Oil's daily chart is strong. It is in the middle of a three month rally which has a consistent pattern of higher highs and lower lows. Prices have continually moved through previous levels. There are two trend lines in place. All of the simple moving averages (SMAs) are moving higher, the shorter SMAs are above the longer SMAs and prices are above all the SMAs. This is a great example of a bull chart.
The weekly chart shows an uptrend that started at the beginning of the year. It also shows prices moved through the July 2006 level, consolidated just above that level and then continued higher. The main drawback to this chart is the overbought reading on the RSI and MACD. However, these do not completely determine market direction; these readings could stay pegged for some time.

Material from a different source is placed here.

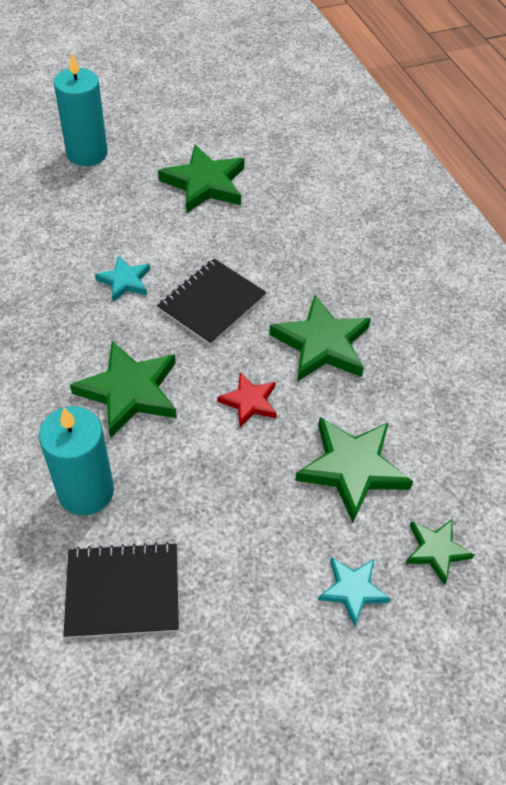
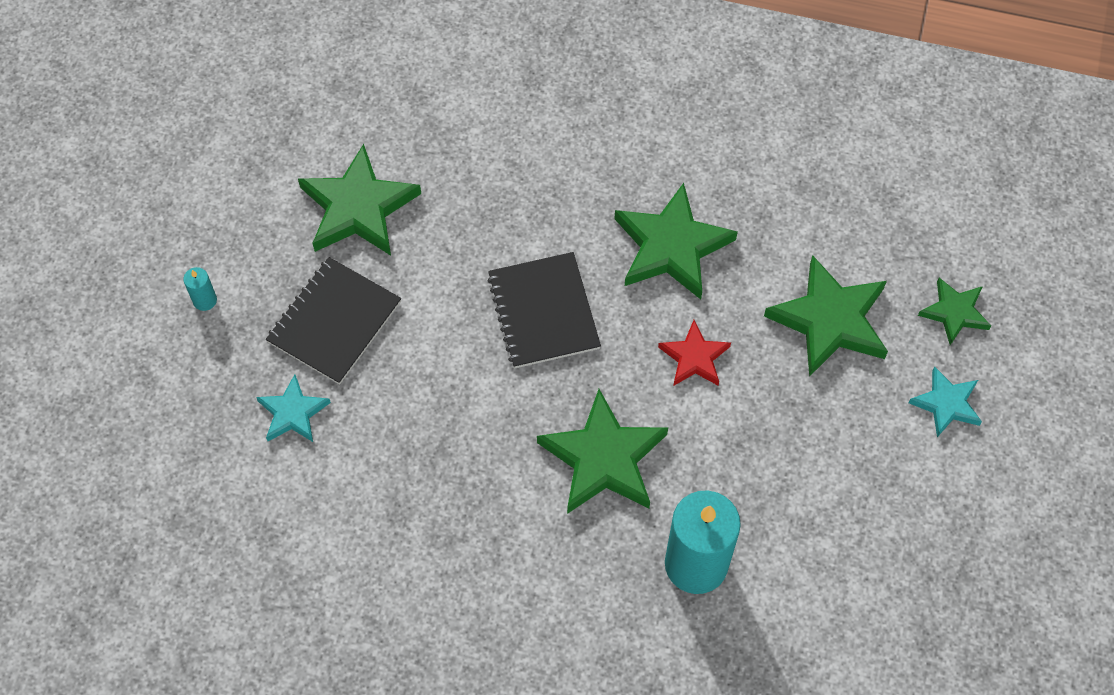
camera: 50 degrees left, 10 degrees up
turquoise candle [54,53,108,166] -> turquoise candle [183,267,217,311], size x0.41
black notebook [64,542,179,638] -> black notebook moved to [266,257,401,385]
turquoise star [95,255,150,302] -> turquoise star moved to [256,374,331,442]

So -- the underlying commodity of this sector is in a very clear bull market. Let's see what the ETF looks like.
The ETF is in the middle of an 8-month uptrend. Current prices are receiving strong support from the mid-July high. A diamond top may be forming, but prices also broke out from that pattern yesterday thanks to oil's record close. The 50 and 200 SMAs are both moving higher, but the shorter SMAs are a bit bunched up indicating a lack of direction. Yesterday's price break out is a good start, but prices need to move above the mid-October high to indicate a new uptrend is in place.
According to Yahoo finance, the largest stocks in the sector are Exxon, Chevron, Schlumberger, Occidental Petroleum and Conoco Phillips. We'll take them in order of largest percentage of the index to the smallest.
Exxon is in the middle of an 8-month long rally. It has bounced off the trend line twice. Yesterday's bounce printed a very strong bar. The bearish side of the chart notices the 10 and 20 day SMA moving lower with the 10 day about to cross the 50 day SMA. However, the strength of yesterday's bar along with the oil market's rally provide a strong reason for this bounce to continue.
Chevron is in the middle of an 8 month rally, but is also in the middle of a month-and-a-half long flag correction. The shorter SMAs are headed lower and the chart may have printed a double top with the first top in early July and the second in late September. However, the stock hasn't moved out of the flag pattern, indicating it may simply be going through a standard correction before it moves higher.
Conoco Phillips chart mirrors Chevron's in many ways. The main difference is prices are at the top of its respective flag pattern. Should they move through resistance this stock could be looking at a 3-5 point move.
Schlumberger is the only bad stock in the bunch. It has broken through its 8 month long uptrend indicating a clear change of direction. Although prices are consolidating right below the trend line, the shorter term SMAs are both headed lower indicating the short-term trend is down.
Occidental Petroleum printed a month long triangle consolidation and is now breaking out of that pattern on strong volume. Here is the year long chart
Which shows a definite uptrend in place.